Each context demanded adaptation and reinforced that no two outbreaks are the same.
What We Learned: Trust Is Key
Perhaps the most important lesson from our work in outbreak response is that trust and open communication are as critical as vaccines.
In Rwanda, we learned the value of bringing core decision-makers together — Sabin, ministries of health and other national decision-makers, CEPI, IQVIA, and BARDA — around daily, open, and transparent communication. Those daily calls became the backbone of the response, enabling rapid problem-solving and shared decision-making. With agreement from our Ethiopian colleagues, we replicated that model, with daily coordination calls to align on strategy, address operational challenges, and adjust in real time.
At the center of these calls were the Rwandan and Ethiopian research institutions, Rwanda Biomedical Centre and Armauer Hansen Research Institute, that sponsored or oversaw clinical trial protocol design, regulatory and ethical approvals, and implementation. These research institutions, as well as others in the governments, communicated directly with each other to share learnings and concerns. The trust built in Rwanda — and our partners’ endorsement of Sabin — helped establish credibility and confidence with Ethiopian counterparts from the outset.
Preparedness is not just plans and protocols. It is relationships built before a crisis begins.

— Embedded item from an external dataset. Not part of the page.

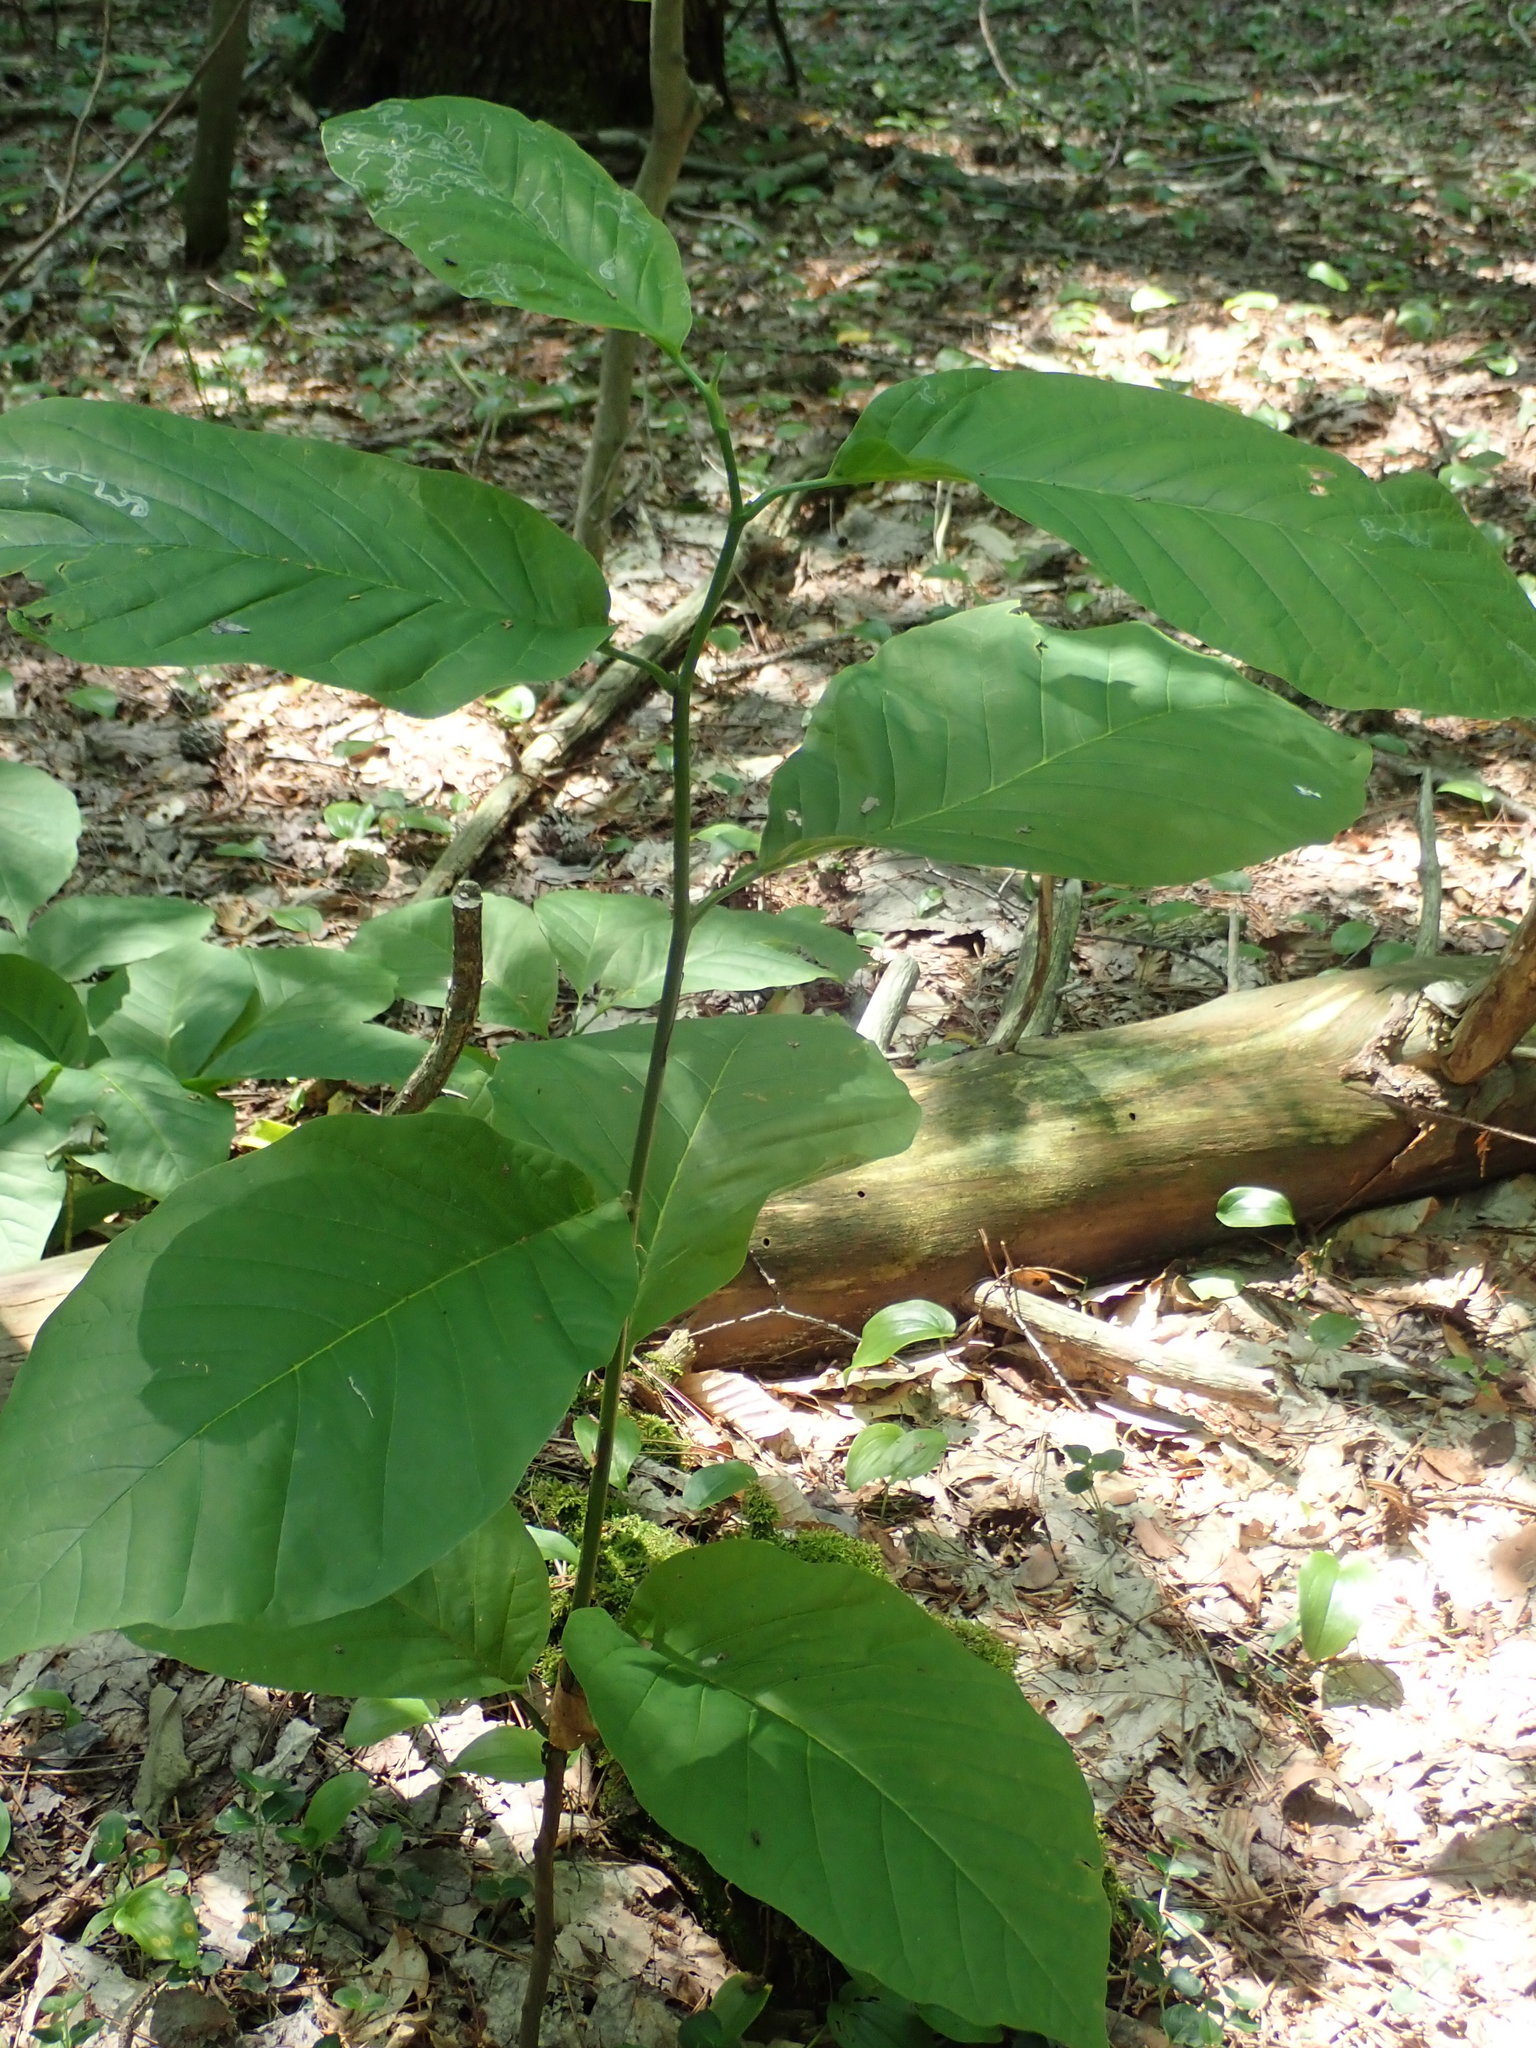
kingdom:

Why Marburg Vaccine Development Matters
Unlike COVID-19, there is no commercial market for a Marburg vaccine. Demand is limited to outbreak response, health workers, and emergency stockpiles. Progress depends almost entirely on public sector and philanthropic investment. Sabin’s role is to ensure that lack of commercial viability does not translate into lack of protection.
As I approach my 10-year mark at Sabin, this feels like a full-circle moment for me. Early in my tenure, we made a deliberate decision to develop vaccine candidates for some of the world’s deadliest diseases — threats we knew urgently needed solutions, even though there was little or no viable commercial market to drive investment.
In the years that followed, we have advanced vaccines for the high-consequence pathogens Sudan virus, a form of ebolavirus, and Marburg virus to Phase 2 clinical trials — often working hand in hand with national governments and global health partners. Our focus remains clear and constant: diseases that disproportionately affect the most vulnerable communities and are too often overlooked by commercial developers.
Looking Ahead
Disease outbreaks are expected to become more frequent as multiple global trends are converging to increase both the risk of spillovers and the speed of spread. Climate change is altering ecosystems and expanding the range of disease-carrying animals and vectors, while global travel and dense urban populations allow outbreaks to spread more rapidly. Continued research, including during outbreak responses, is necessary to protect everyone, everywhere.
The experiences in Rwanda and Ethiopia strengthened our operational playbook, deepened partnerships, and reinforced the value of sustained investment in vaccine R&D and outbreak preparedness. Thanks to what we learned this year, we are better prepared to meet them —faster, smarter, and together.